ABOUT THIS TASK: How many lines of the data below contain the word "wrist"? Reply with the number alone.

Bounding boxes with keypoints

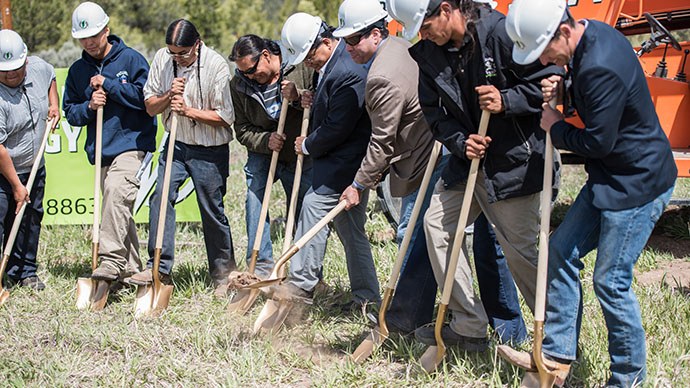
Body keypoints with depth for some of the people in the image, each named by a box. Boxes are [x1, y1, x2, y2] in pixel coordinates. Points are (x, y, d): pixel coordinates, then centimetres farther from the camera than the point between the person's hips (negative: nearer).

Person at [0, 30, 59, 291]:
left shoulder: (39, 68, -7)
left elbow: (51, 77, 22)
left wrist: (53, 103, 5)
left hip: (34, 167, 6)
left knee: (30, 220, 13)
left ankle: (24, 271, 28)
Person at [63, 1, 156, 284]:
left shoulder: (130, 59, 0)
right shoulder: (78, 70, 14)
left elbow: (146, 96, -8)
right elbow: (70, 112, 13)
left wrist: (108, 85, -10)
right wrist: (88, 107, -8)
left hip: (131, 143, -6)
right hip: (101, 149, 6)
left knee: (116, 191, -28)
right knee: (115, 206, 7)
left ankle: (111, 261, -33)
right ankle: (130, 270, 16)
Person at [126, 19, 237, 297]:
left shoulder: (216, 65, -15)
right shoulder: (162, 59, -1)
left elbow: (225, 116, -12)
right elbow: (150, 107, 5)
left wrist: (188, 110, -20)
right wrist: (169, 96, -14)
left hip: (210, 151, -4)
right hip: (176, 145, 4)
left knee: (212, 210, 2)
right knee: (161, 197, -8)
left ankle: (223, 274, 18)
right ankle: (159, 268, -3)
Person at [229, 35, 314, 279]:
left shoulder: (302, 68, -13)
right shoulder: (238, 85, -5)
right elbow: (243, 130, 0)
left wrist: (299, 97, -27)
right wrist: (266, 140, -18)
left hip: (301, 158, -2)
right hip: (263, 155, 2)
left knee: (305, 212, 1)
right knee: (254, 194, -18)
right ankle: (261, 266, -10)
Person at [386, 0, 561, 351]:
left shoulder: (500, 33, -19)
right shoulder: (428, 53, 1)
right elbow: (434, 111, 5)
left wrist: (506, 101, -26)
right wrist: (461, 142, -12)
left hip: (515, 161, -7)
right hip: (468, 158, 7)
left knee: (520, 250, -5)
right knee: (437, 222, 6)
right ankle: (470, 327, 14)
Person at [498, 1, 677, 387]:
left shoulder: (601, 69, -30)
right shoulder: (593, 34, 1)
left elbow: (597, 142, -24)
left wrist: (556, 127, -6)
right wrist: (564, 89, -2)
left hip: (638, 185, -10)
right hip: (610, 177, 10)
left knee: (610, 281, -2)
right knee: (563, 251, 10)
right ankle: (557, 357, 17)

RESULT OF THE EXERCISE: 11